New paper on Incident Angle Dependence of Sentinel-1 Texture Features for Sea Ice Classification
A new paper on incident angle (IA) variation of texture features for sea ice classification has been accepted in the Remote Sensing special issue on Remote Sensing of Sea Ice and Icebergs:
“Incident Angle Dependence of Sentinel-1 Texture Features for Sea Ice Classification” by J. Lohse, A. P. Doulgeris and W. Dierking. Remote Sensing 2021.

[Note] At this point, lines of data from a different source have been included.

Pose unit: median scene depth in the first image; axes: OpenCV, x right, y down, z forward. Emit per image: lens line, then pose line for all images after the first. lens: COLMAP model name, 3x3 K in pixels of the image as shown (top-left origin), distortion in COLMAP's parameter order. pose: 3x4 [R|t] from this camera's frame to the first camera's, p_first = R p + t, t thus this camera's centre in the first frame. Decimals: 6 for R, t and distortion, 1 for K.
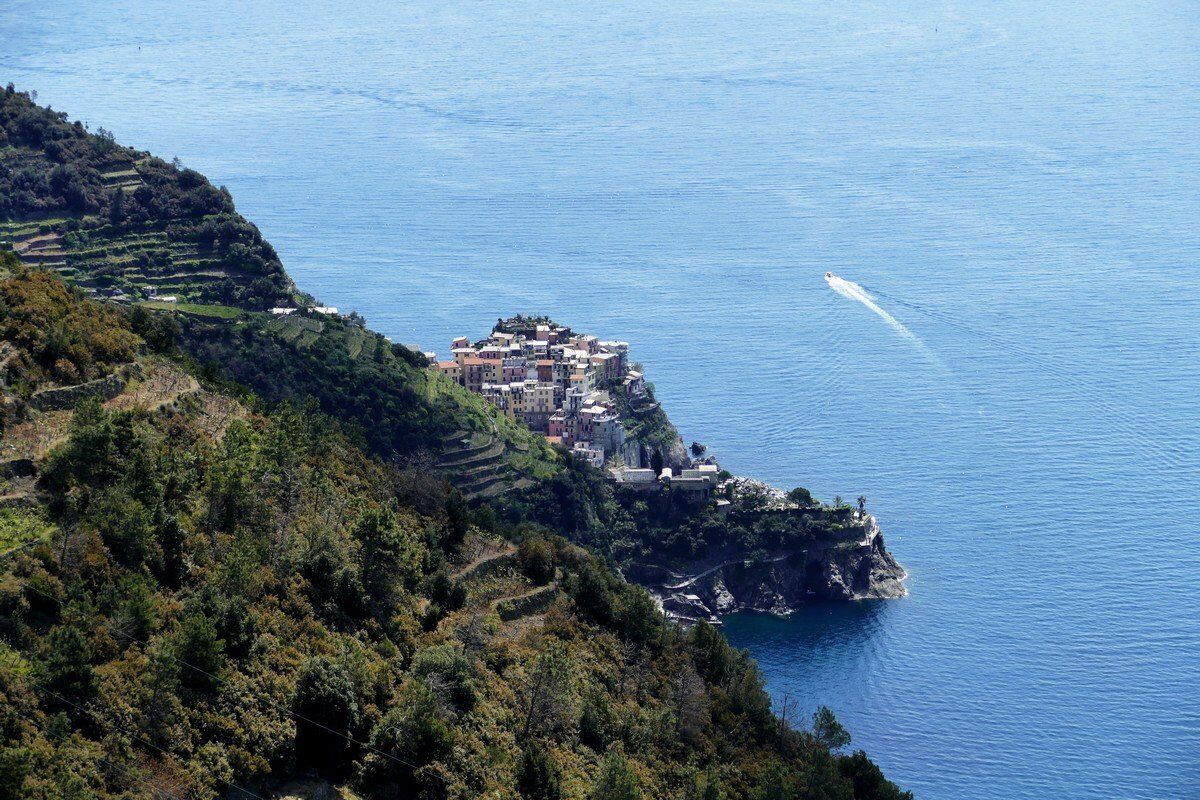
lens RADIAL K [[3897.5, 0, 600.0], [0, 3897.5, 400.0], [0, 0, 1]] dist [0.185598, -1.259196]
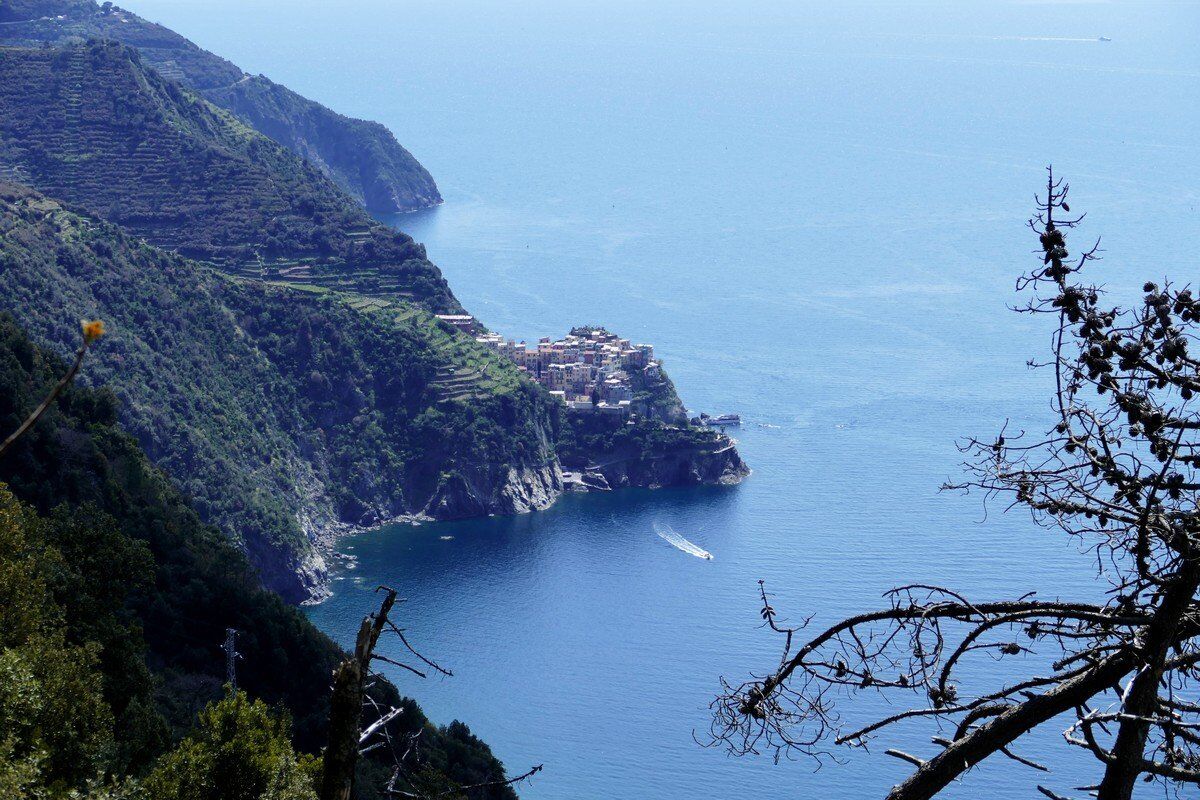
lens RADIAL K [[3280.7, 0, 600.0], [0, 3280.7, 400.0], [0, 0, 1]] dist [0.061784, -0.257906]
pose [[0.974998, 0.038176, -0.218911, 0.290030], [-0.049461, 0.997702, -0.046304, 0.073186], [0.216641, 0.055973, 0.974646, -0.331233]]
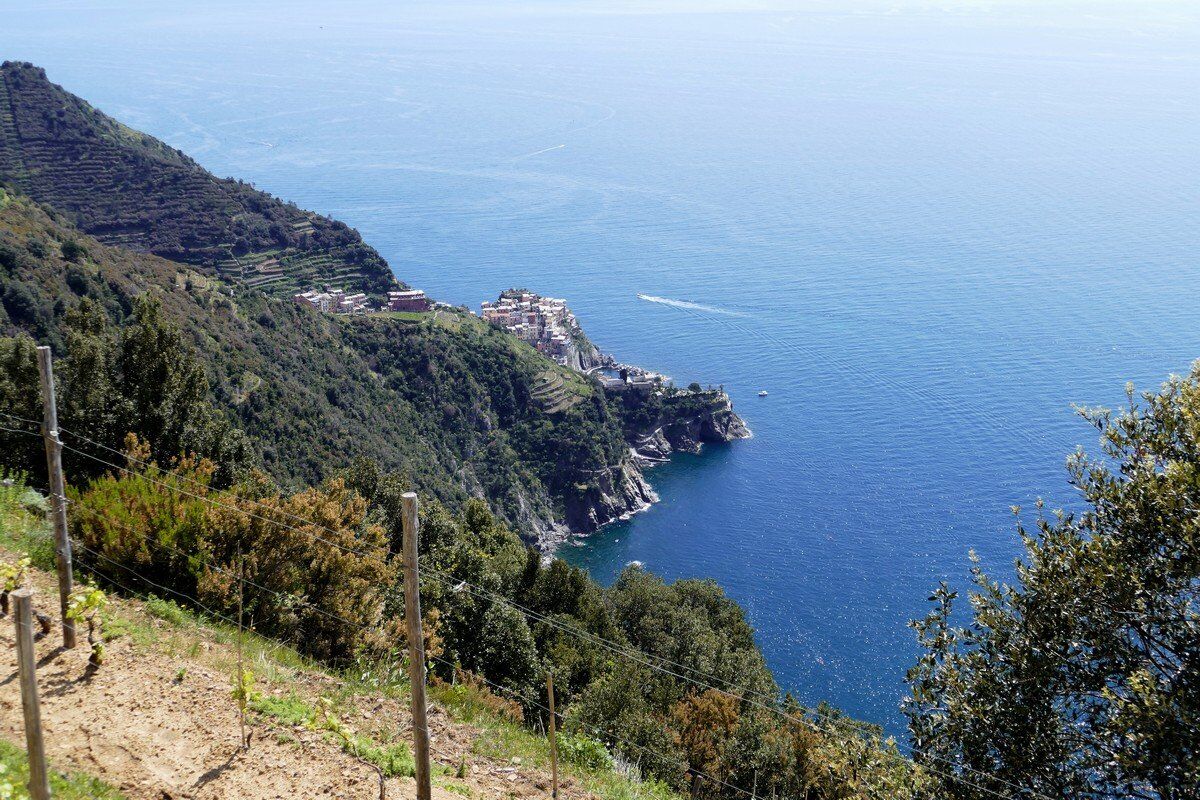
lens RADIAL K [[1477.1, 0, 600.0], [0, 1477.1, 400.0], [0, 0, 1]] dist [-0.015710, 0.014319]
pose [[0.985360, -0.056690, 0.160783, -0.102684], [0.039888, 0.993580, 0.105868, -0.044158], [-0.165753, -0.097904, 0.981295, 0.253332]]
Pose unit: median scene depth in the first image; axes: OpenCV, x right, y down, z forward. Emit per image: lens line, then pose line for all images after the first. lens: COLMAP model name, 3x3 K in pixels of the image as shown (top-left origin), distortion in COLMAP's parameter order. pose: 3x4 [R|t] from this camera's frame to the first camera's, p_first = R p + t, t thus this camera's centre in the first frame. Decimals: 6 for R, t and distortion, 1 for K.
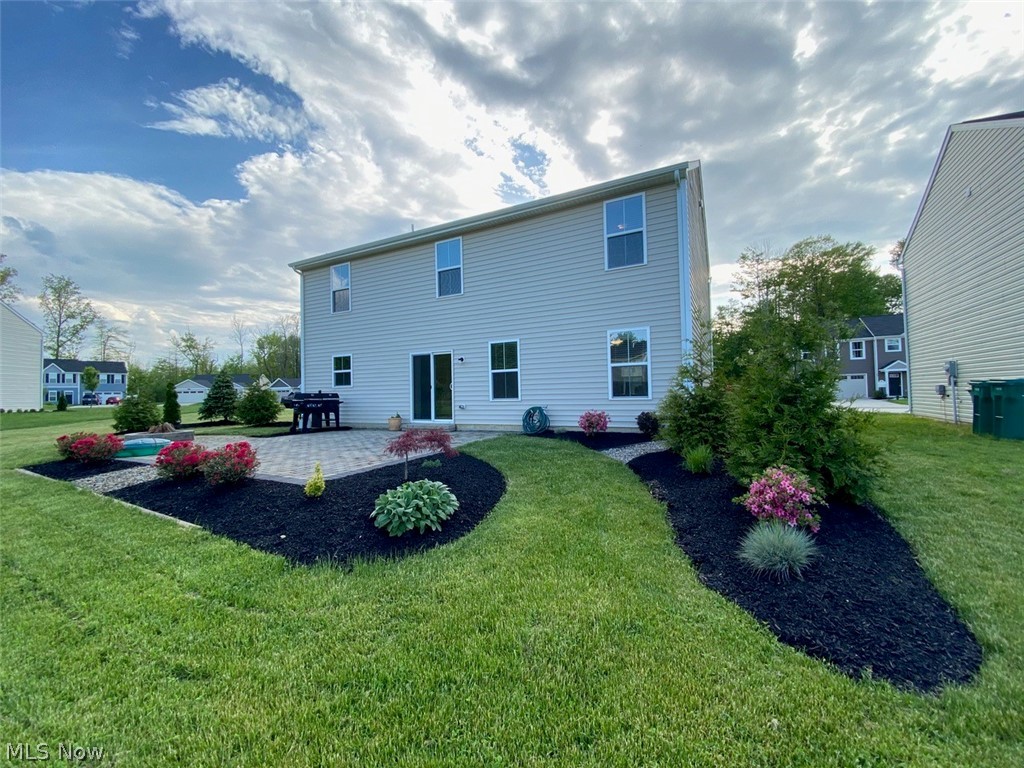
lens RADIAL K [[411.3, 0, 516.2], [0, 411.3, 379.8], [0, 0, 1]] dist [0.019265, -0.019265]
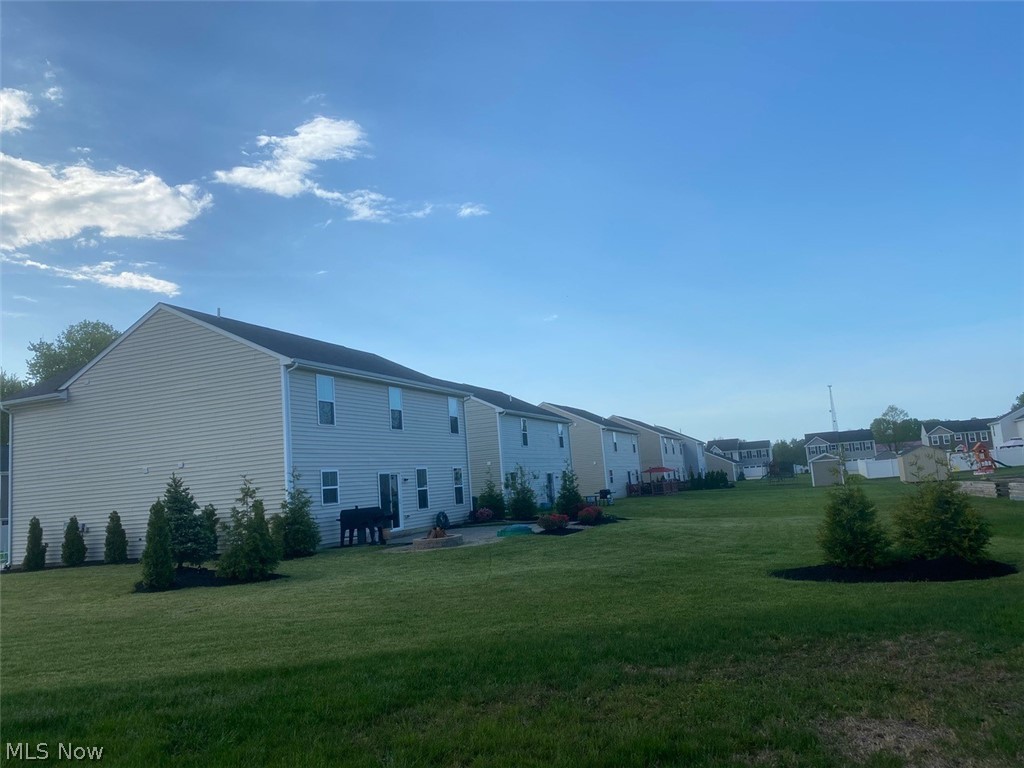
lens RADIAL K [[776.8, 0, 512.0], [0, 776.8, 384.0], [0, 0, 1]] dist [0.050863, -0.004096]
pose [[-0.111001, 0.150492, 0.982360, -2.635579], [0.031429, 0.988506, -0.147882, 0.026811], [-0.993323, 0.014460, -0.114455, 0.914425]]
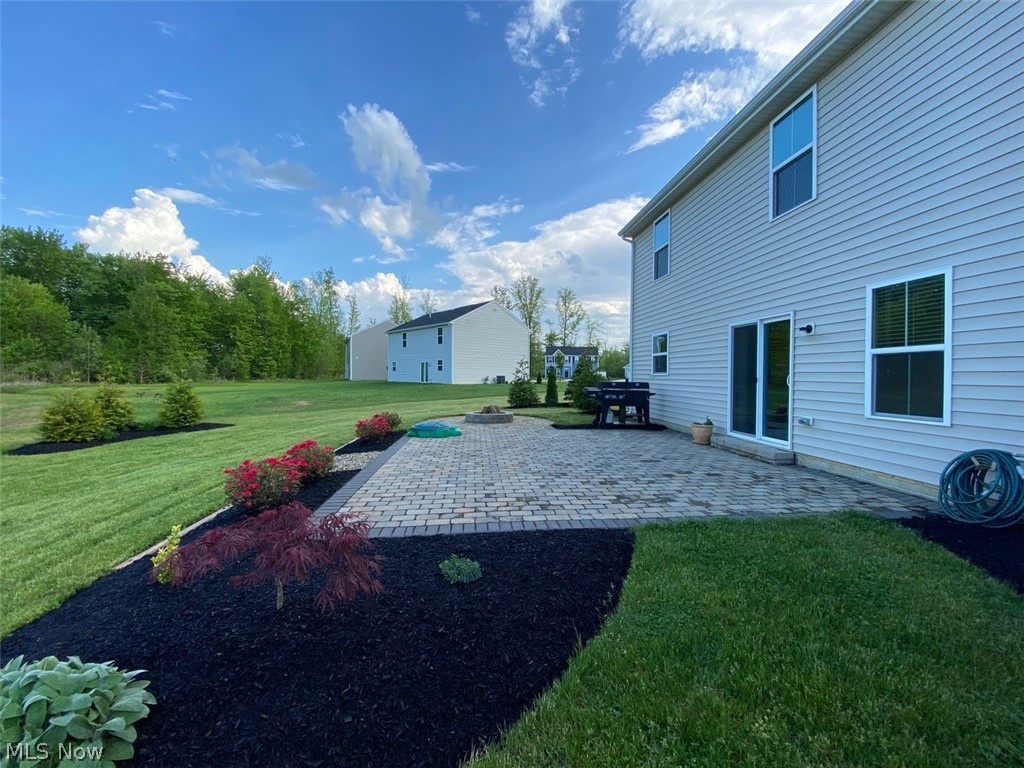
lens RADIAL K [[412.8, 0, 512.6], [0, 412.8, 379.5], [0, 0, 1]] dist [0.039974, -0.030156]
pose [[0.520255, 0.035129, -0.853288, 0.117465], [0.008686, 0.998884, 0.046419, -0.013492], [0.853967, -0.031562, 0.519370, 0.399975]]
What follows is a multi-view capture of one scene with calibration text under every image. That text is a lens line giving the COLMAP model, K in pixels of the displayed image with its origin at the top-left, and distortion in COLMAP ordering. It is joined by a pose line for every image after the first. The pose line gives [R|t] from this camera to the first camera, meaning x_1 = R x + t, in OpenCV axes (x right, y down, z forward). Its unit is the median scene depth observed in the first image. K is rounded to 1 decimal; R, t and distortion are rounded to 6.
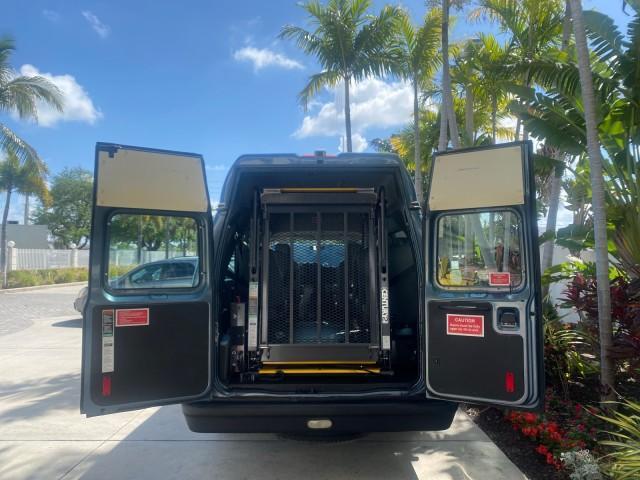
lens RADIAL K [[488.7, 0, 318.5], [0, 488.7, 238.4], [0, 0, 1]] dist [0.008509, 0.003839]
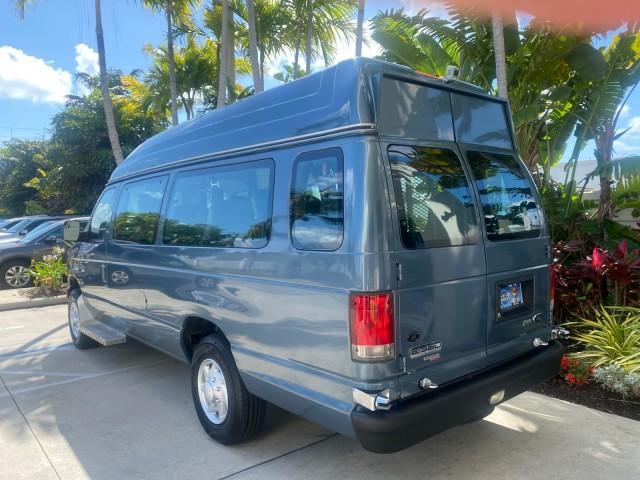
lens RADIAL K [[492.2, 0, 320.3], [0, 492.2, 237.1], [0, 0, 1]] dist [0.002088, 0.003803]
pose [[0.772056, -0.040305, 0.634275, -0.290369], [-0.009350, 0.997159, 0.074745, 0.014995], [-0.635486, -0.063638, 0.769486, 0.208922]]
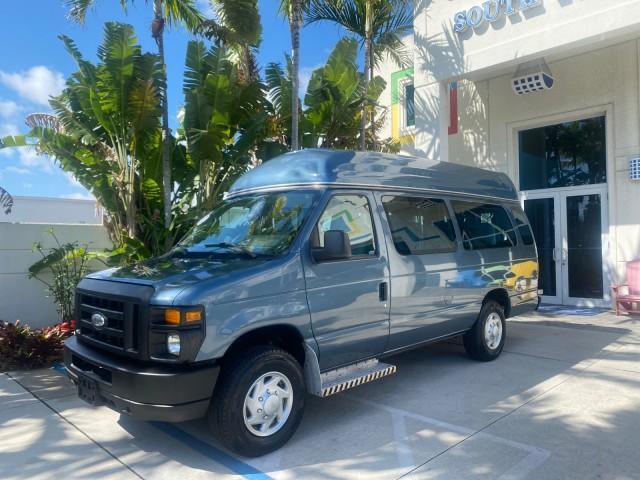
lens RADIAL K [[488.7, 0, 318.5], [0, 488.7, 238.4], [0, 0, 1]] dist [0.008509, 0.003839]
pose [[-0.697480, 0.018521, 0.716365, -0.438669], [-0.019084, 0.998831, -0.044406, 0.072653], [-0.716350, -0.044643, -0.696311, 1.241199]]
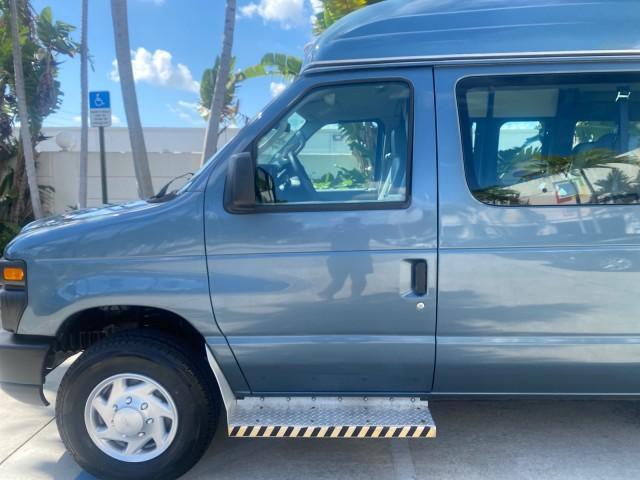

The full text can be accessed here.
Image texture is often used in automated sea ice classification to resolve ambiguities in the backscatter intensity from different ice types as well as the influence of varying sea states on the backscatter intensity from open water areas. The incorporation of texture into a classifier that accounts for per-class IA variation of its features (Lohse et al., 2020) requires knowledge of the dependence of texture features on IA. In this paper, we investigate this dependence for different ice types and a range texture parameter settings.
We find that texture should preferably be calculated from backscatter intensity in dB – the variation with IA is then almost negligible. For our training and validation data set, this is true independent of the tested parameter settings. However, the parameter settings do affect the separability of the different ice types. Most importantly, we find that larger texture window sizes improve class separability. As a larger window size reduces the effective spatial resolution of the results, there is an inherent trade-off between classification accuracy and spatial resolution.
The main improvements of including texture features in addition to backscatter intensities are in a generalized separation of sea ice and open water, as well as the correct classification of multi-year ice against young ice with frost flowers in refrozen leads.